ITEM 9A. Controls and Procedures.
Controls and Procedures
Under the supervision and with the participation of our management, including our principal
executive officer and principal financial officer, we conducted an evaluation of the effectiveness of the
design and operation of our disclosure controls and procedures, as defined in Rules 13a-15(e) and
15d-15(e) under the Securities Exchange Act of 1934, as amended, as of the end of the period covered
by this report (the ‘‘Evaluation Date’’). Based on this evaluation, our principal executive officer and
principal financial officer concluded as of the Evaluation Date that our disclosure controls and
procedures were effective such that the information relating to HP, including our consolidated
subsidiaries, required to be disclosed in our Securities and Exchange Commission (‘‘SEC’’) reports (i) is
recorded, processed, summarized and reported within the time periods specified in SEC rules and
forms, and (ii) is accumulated and communicated to HP’s management, including our principal
executive officer and principal financial officer, as appropriate to allow timely decisions regarding
required disclosure.
Under the supervision and with the participation of our management, including our principal
executive officer and principal financial officer, we conducted an evaluation of any changes in our
internal control over financial reporting (as such term is defined in Rules 13a-15(f) and 15d-15(f) under
the Exchange Act) that occurred during our most recently completed fiscal quarter. Based on that
evaluation, our principal executive officer and principal financial officer concluded that there has not
been any change in our internal control over financial reporting during that quarter that has materially
affected, or is reasonably likely to materially affect, our internal control over financial reporting.

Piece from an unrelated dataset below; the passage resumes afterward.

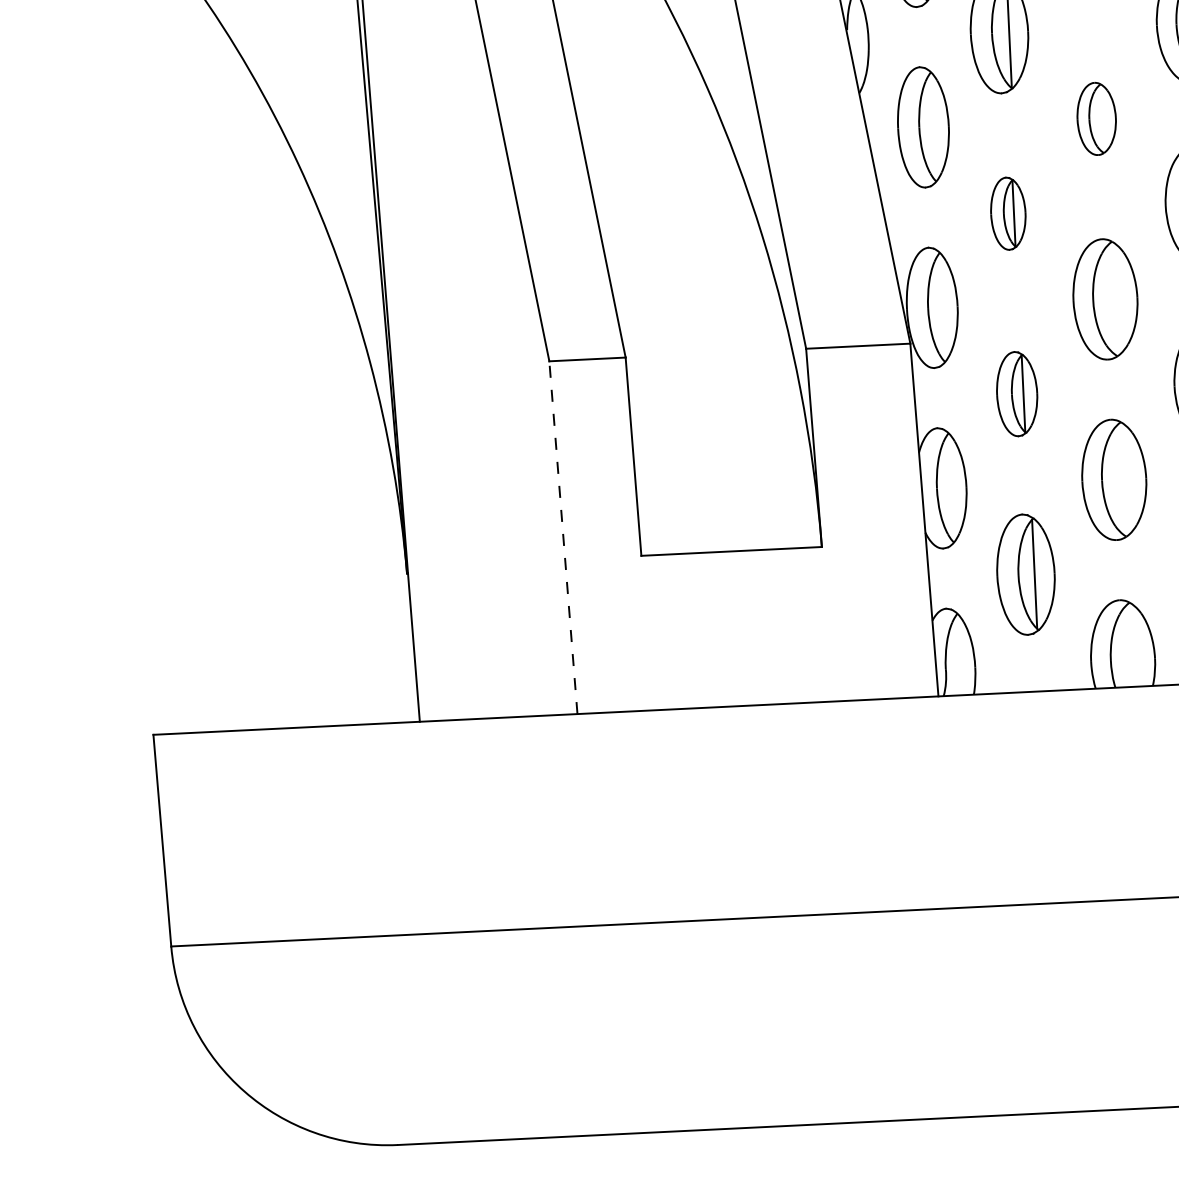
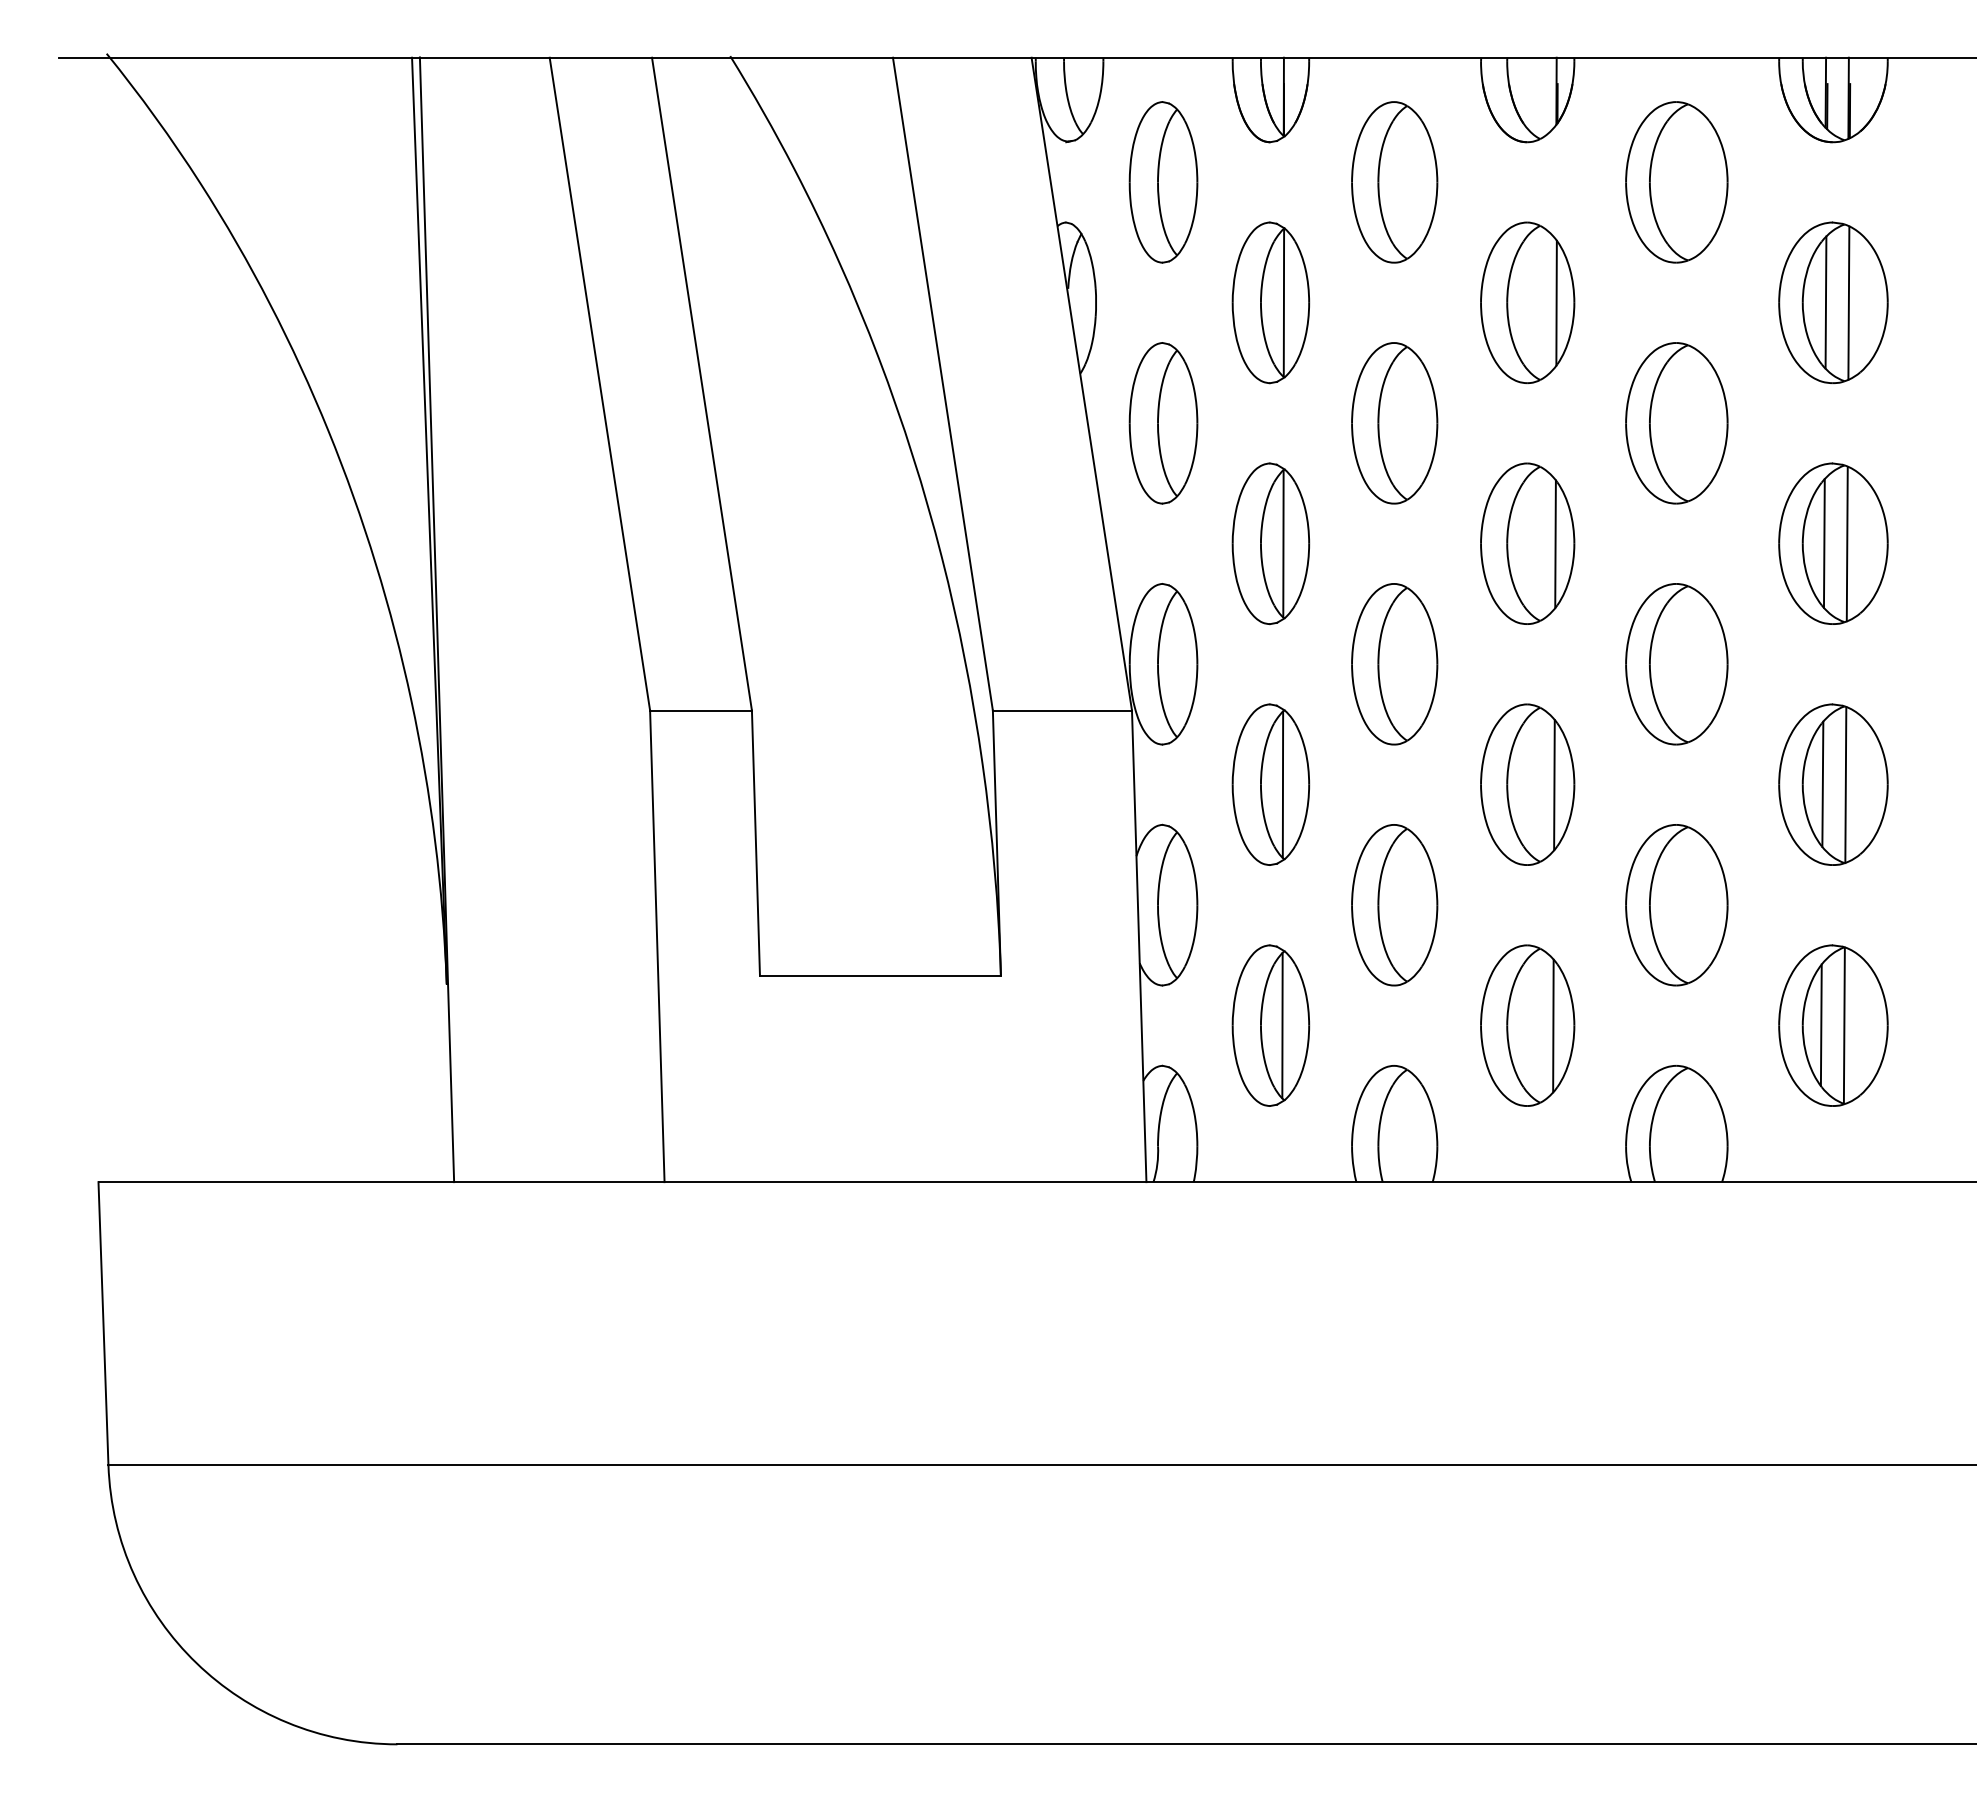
part: (1096, 119) -> (1394, 423), size x1.67
part: (1007, 213) -> (1270, 543), size x1.67
part: (1016, 393) -> (1270, 784), size x1.43
line: (563, 537) -> (657, 946), dashed -> solid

See Management’s Report on Internal Control over Financial Reporting and the Report of
Independent Registered Public Accounting Firm on our internal control over financial reporting in
Item 8, which are incorporated herein by reference.
ITEM 9B. Other Information.
The disclosure below is included in this report in lieu of filing a Current Report on Form 8-K to
report events that have occurred within four business days prior to the filing of this report.
On December 11, 2011, the HR and Compensation Committee (the ‘‘Committee’’) of the HP
Board of Directors amended and restated the Hewlett-Packard Company Severance Plan for Executive
Officers (the ‘‘Severance Plan’’). The amendments, which are effective for terminations occurring after
November 1, 2011, (i) clarify that only annual bonuses, and not one-time bonuses, are included in the
calculation of cash severance benefits, (ii) provide for severance payments to be made in periodic
installments subject to continued compliance with post-employment protective covenants, rather than in
a lump sum, (iii) provide for pro-rata vesting on unvested equity awards if the executive officer has
worked at least 25% of the applicable vesting or performance period and any applicable performance
conditions have been satisfied, (iv) provide for a pro-rated annual bonus, in the discretion of the
Committee, for the fiscal year in which the termination occurs, and (v) provide for payment or
reimbursement of premiums for continued medical coverage for a period of up to 18 months for an
executive officer and his or her eligible dependents. The Severance Plan is attached as hereto as
Exhibit 10(f)(f)(f) and is incorporated herein by reference.